Após um ano e meio de duração e sucessivos recordes de temperatura batidos, o El Niño deve se despedir no segundo semestre e dar lugar ao La Niña ainda neste ano. De acordo com a Agência Oceânica e Atmosférica dos Estados Unidos (NOAA, na sigla em inglês), a versão mais fria do fenômeno climático deve passar a vigorar entre julho e setembro, conforme prevê documento da entidade de janeiro, elaborado com base em uma série de modelos estatístico-climáticos.
O El Niño ocorre com intervalos de dois a sete anos, e que se caracteriza pelo aquecimento das águas superficiais do Oceano Pacífico na região do Equador. Isso causa a interrupção dos padrões de circulação das correntes marítimas e massas de ar, o que leva a consequências distintas ao redor do mundo.
Em março do ano passado, a NOAA lançou alerta anunciando a formação do fenômeno. “Dependendo de sua força, o El Niño pode causar uma série de impactos, como aumentar o risco de chuvas fortes e secas em determinados locais do mundo”, disse Michelle L’Heureux, cientista do Climate Prediction Center.
O La Niña é um fenômeno climático oposto, caracterizado pelo esfriamento das águas superficiais do Pacífico e pela consequente queda nas temperaturas globais. No Brasil, costuma causar fortes chuvas nas regiões Norte e Nordeste. No Sul, há elevação das temperaturas e seca.
Na última vez em que vigorou, o fenômeno teve a duração de três anos. “O La Niña potencializa as ondas de frio nos períodos de outono-inverno e primavera e até mesmo no verão. Por outro lado, é preciso lembrar que as áreas da América do Sul como Argentina, Uruguai, Paraguai e Sul do Brasil podem ter forte estiagem e ondas de calor intensas, como foi em 2021/2022″, afirma a meteorologista Estael Sias, da MetSul.
- De acordo com a NOOA, o El Niño deve estender seus efeitos até maio. Após esse mês, segue um período de neutralidade climática e, então, começa a se formar o La Niña. Não necessariamente os dois eventos se sucedem imediatamente, explica Estael. Os fenômenos podem se prolongar e se repetir.
Sob influência do El Niño, o mundo bateu recordes sucessivos de calor. O ano de 2023 foi confirmado como o mais quente já registrado, segundo relatório divulgado pelo observatório europeu Copernicus. A temperatura média no ano passado foi 1,48 ºC mais quente do que na era pré-industrial (meados do século 19), segundo a agência.
Este valor é um pouco inferior aos 1,5°C que o mundo havia proposto como limite, no âmbito do Acordo Climático de Paris em 2015, a fim de evitar os efeitos mais graves do aquecimento global.
A influência do El Niño, que deve se estender até a metade deste ano, esteve relacionado a eventos extremos, como ciclones extratropicais no Sul e a estiagem acompanhada de queimadas na Amazônia, além das ondas de calor em várias regiões do Brasil.
E janeiro de 2024 está a caminho de ser tão quente que, pela primeira vez, um período de 12 meses excederá o limite de 1,5°C, alerta Samantha Burgess, vice-diretora do observatório europeu Copernicus.

--

- _TAREFAS A REALIZAR_
- 1) Com base no texto sobre o El Niño e o La Niña, explique em uma a três frases por que o aquecimento das águas do Pacífico gera consequências em diferentes partes do mundo.
- 2) Indique se cada afirmação concorda com o texto sobre o El Niño e o La Niña, respondendo sim ou não e citando as palavras do texto que decidem a questão.
(a) O La Niña costuma trazer seca ao Sul do Brasil.
(b) A temperatura média de 2023 superou o limite de 1,5 °C proposto no Acordo de Paris.
(c) Segundo Estael Sias, o La Niña sempre começa logo após o término do El Niño.

- _DADOS FORNECIDOS_
--

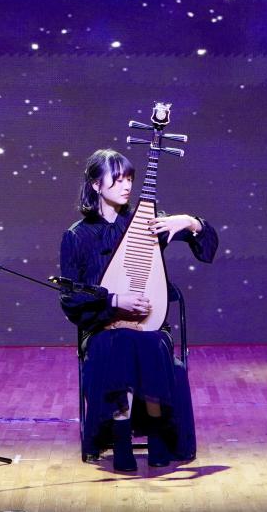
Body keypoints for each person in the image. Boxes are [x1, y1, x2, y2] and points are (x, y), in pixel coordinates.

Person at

--

- _RESPOSTAS POR TAREFA_
- 1) O aquecimento das águas superficiais do Oceano Pacífico na região do Equador interrompe os padrões de circulação das correntes marítimas e das massas de ar. Essa interrupção leva a consequências distintas ao redor do mundo.

- 2)
(a) Sim: "No Sul, há elevação das temperaturas e seca."
(b) Não: "Este valor é um pouco inferior aos 1,5°C que o mundo havia proposto como limite"
(c) Não: "Não necessariamente os dois eventos se sucedem imediatamente"